Microsoft sponsors prestigious award for European research
By: Nuala Moran /
Tags: 3D, Camera, innovation, Patients
One of Europe's leading pioneers in the field of medical image analysis has been awarded the €250,000 Royal Society and Académie des sciences Microsoft award to apply computational techniques to build composite three-dimensional images of hearts, brains and other organs from the 2D slices obtained with MRI and PET.
While magnetic resonance imaging (MRI) and positron emission tomography (PET) are highly sensitive techniques, they share one limitation with their forerunner, X-rays: they provide only a two-dimensional picture.
Such a slice through a damaged heart muscle say, or a brain tumour, can indicate the presence of disease, but it cannot show its full extent, or prepare surgeons for what they will encounter when they operate to remove, or repair, suspect tissue.

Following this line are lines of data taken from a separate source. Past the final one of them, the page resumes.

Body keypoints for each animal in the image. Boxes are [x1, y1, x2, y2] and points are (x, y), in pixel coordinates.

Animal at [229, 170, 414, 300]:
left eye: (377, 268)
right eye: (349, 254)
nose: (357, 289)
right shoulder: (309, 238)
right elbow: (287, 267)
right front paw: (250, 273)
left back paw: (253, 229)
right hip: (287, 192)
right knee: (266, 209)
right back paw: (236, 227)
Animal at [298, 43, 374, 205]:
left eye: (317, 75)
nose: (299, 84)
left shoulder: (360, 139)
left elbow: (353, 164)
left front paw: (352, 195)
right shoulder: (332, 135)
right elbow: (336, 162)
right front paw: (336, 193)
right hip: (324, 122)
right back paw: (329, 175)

The prize money will allow this year's award winner, Professor Nicholas Ayache from INRIA (the French National Institute for Research in Computer Science and Control), to develop a virtual patient simulator, providing a template for clinicians to create 3D models of diseased hearts or brain tumors as they are manifest in individual patients. Such models could inform diagnosis and be used to plan surgery.
The work builds on Asclepios (Analysis and Simulation of Biomedical Images), a project set up by Professor Ayache to develop computer models of human anatomy and physiology as an aid to interpreting medical images, including MRI and PET scans.
The goal is to take images of an individual patient and create a personal on-screen model of their organs and pathologies. “The medical objective is to make this virtual patient model realistic enough to increase the potential for early diagnosis and also to plan and simulate treatment strategies to select the most efficient one,” said Professor Ayache, Director of Research at INRIA.
The award will enable Ayache to heighten the realism and increase the speed of generating certain of the computer models developed under Asclepios.
Professor Denis Weaire FRS, Chair of the judging panel said Professor Ayache's models “promise to radically improve diagnosis and treatment.”
For Dr Andrew Herbert, Head of Microsoft Research Cambridge, the significance of Professor Ayache's work rests in the way it marries computation to surgery and medicine. “It's an impressive example of the vital role computer science can play in helping us to tackle some of the world's most pressing challenges,” he said.